> Study questions
1. In the Bowbelle forum thread, write out the passage from "I watched because" up to and including "on the Marchioness.", replacing "Woolwich Radio" with "Thames Radio".
2. According to the Bowbelle forum thread, who owned the Bowbelle?
3. Summarize the Bowbelle forum thread in two sentences.

# Channel 5 - Bowbelle



## Rob Pithers (Dec 1, 2012)

I watched the 'Minute by Minute - Pleasure Boat Disaster' on Channel 5 (UK) last night and thought it a waste of time and totally biased against the Bowbelle.
I watched because I was Mate on her from 1985-7 and thought I might at least see some footage of her on the Thames. All I got were stories about what people on the Marchioness had been doing earlier in the day.
Whilst I obviously agree it was a disaster, and have every sympathy for the people lost and their families, I think a balanced view should have been given. No-one from the Bowbelle or East Coast Aggregates, her owners was interviewed. It was stated clearly that the 'Belle should not have been in the centre of the River, with no thought or mention that her air draught meant she needed to use the centre bridge arches She also used to report to Woolwich Radio at each bridge, though I doubt this would have been heard over the music on the Marchioness.
The preparation for the programme was lacking in that the Bowbelle was referred to as 'dredging the river', when she was an aggregate dredger, and at another time as a 'tanker.
All in all, I thought it a very poor programme.
Rob


----------



## norman.r (Apr 25, 2006)

I was interested to see your comments on the tv reporting of the incident and fully agree that the background from the "Bowbelle" perspective was never reported. I was Mate on her from 1983 to 1985 so you must have followed on shortly after me.
Norman


----------



## alan ward (Jul 20, 2009)

No doubt both of you can inform me why, knowing how congested those reaches can be with pleasure craft at all times,there wasn`t a lookout on the Bowbelles foc`sl,or a someone on the Marchioness watching her stern.
Last year I attended a nightime party on the Thames and it was like Piccadilly Circus crossed with the M6.


----------



## AlbieR (May 18, 2007)

alan ward said:


> No doubt both of you can inform me why, knowing how congested those reaches can be with pleasure craft at all times,there wasn`t a lookout on the Bowbelles foc`sl,or a someone on the Marchioness watching her stern.
> Last year I attended a nightime party on the Thames and it was like Piccadilly Circus crossed with the M6.

> Data below
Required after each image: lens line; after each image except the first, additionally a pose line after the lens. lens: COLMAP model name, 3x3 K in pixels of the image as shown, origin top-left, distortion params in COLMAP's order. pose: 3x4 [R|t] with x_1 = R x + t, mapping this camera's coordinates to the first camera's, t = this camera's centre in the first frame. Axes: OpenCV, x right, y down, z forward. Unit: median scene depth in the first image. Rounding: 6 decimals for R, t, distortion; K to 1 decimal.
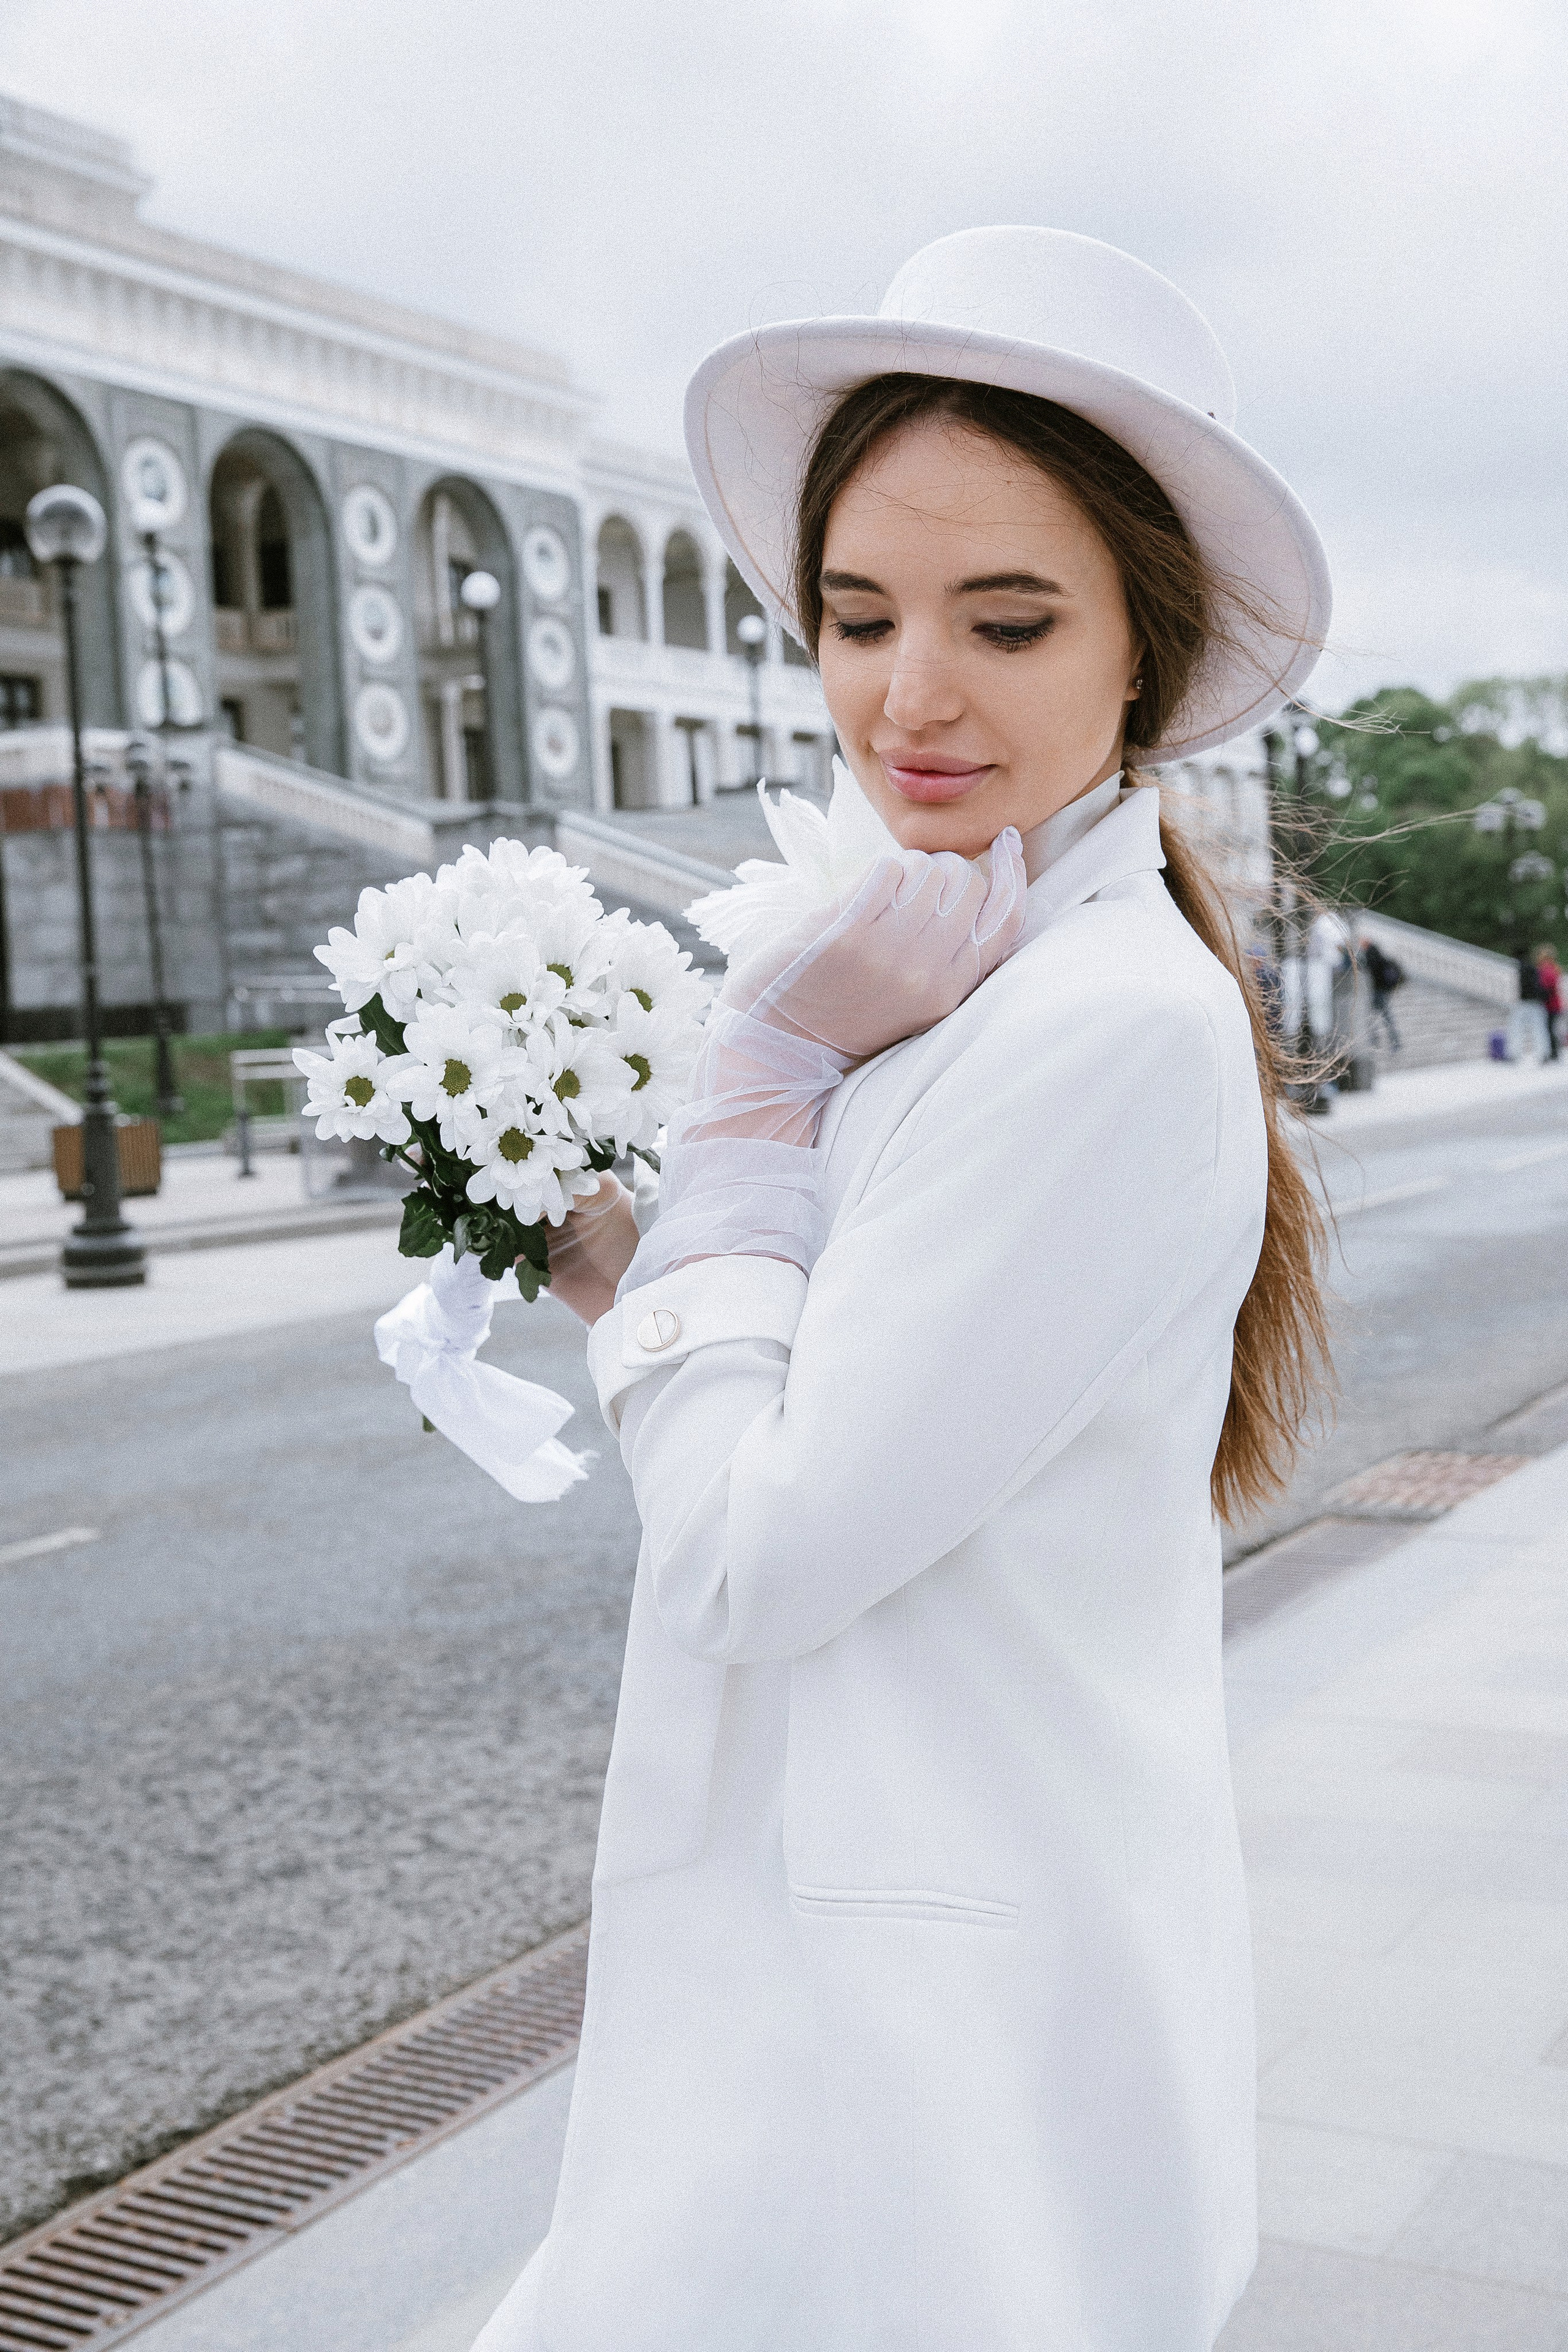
lens RADIAL K [[2793.5, 0, 784.0], [0, 2793.5, 1176.0], [0, 0, 1]] dist [0.017993, 0.002776]
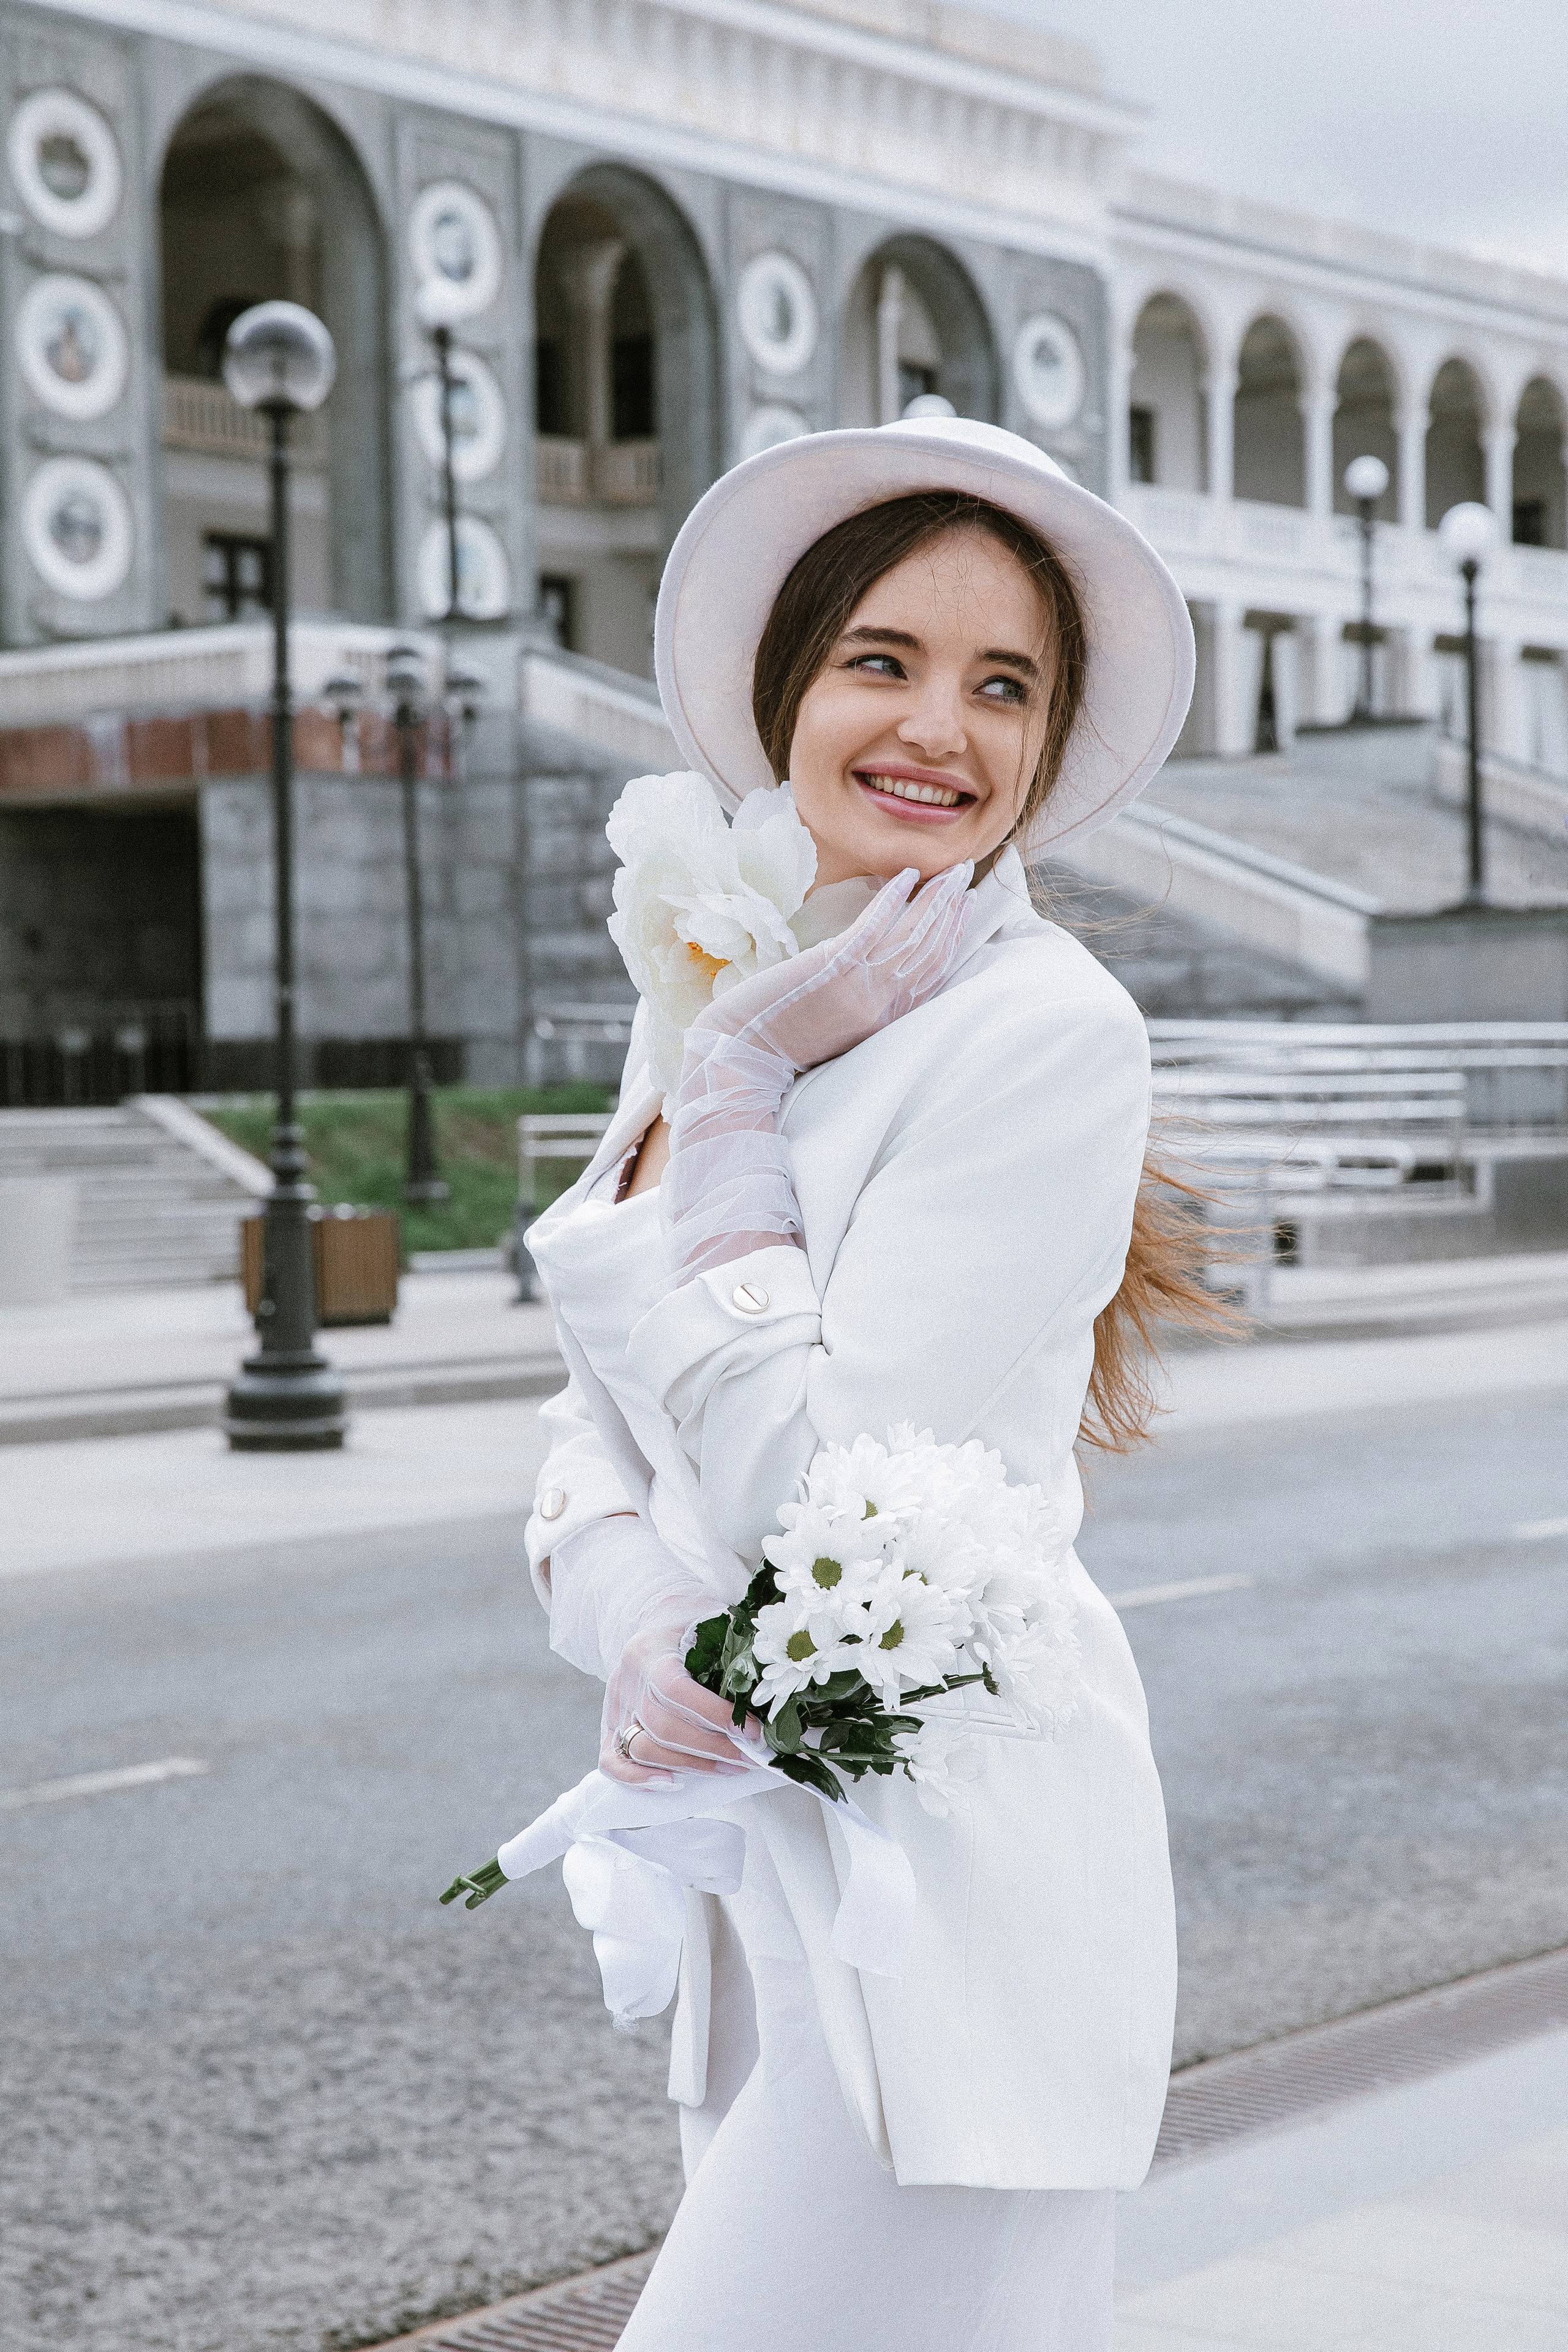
lens RADIAL K [[4763.2, 0, 784.0], [0, 4763.2, 1176.0], [0, 0, 1]] dist [0.152336, -0.020763]
pose [[0.986046, 0.034267, -0.162910, 0.071027], [-0.039863, 0.998718, -0.031202, 0.003976], [0.161631, 0.037261, 0.986147, -0.152557]]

> Activity answers
1.
I watched because I was Mate on her from 1985-7 and thought I might at least see some footage of her on the Thames. All I got were stories about what people on the Marchioness had been doing earlier in the day.
Whilst I obviously agree it was a disaster, and have every sympathy for the people lost and their families, I think a balanced view should have been given. No-one from the Bowbelle or East Coast Aggregates, her owners was interviewed. It was stated clearly that the 'Belle should not have been in the centre of the River, with no thought or mention that her air draught meant she needed to use the centre bridge arches She also used to report to Thames Radio at each bridge, though I doubt this would have been heard over the music on the Marchioness.

2. East Coast Aggregates.

3. A former Mate of the Bowbelle called a Channel 5 program about the Marchioness disaster biased against the Bowbelle, noting that no one from the ship or its owners was interviewed and that the program mislabeled the vessel. Another former Mate agreed that the Bowbelle's side was never reported, while a third poster asked why neither vessel had a lookout on such a congested stretch of the Thames.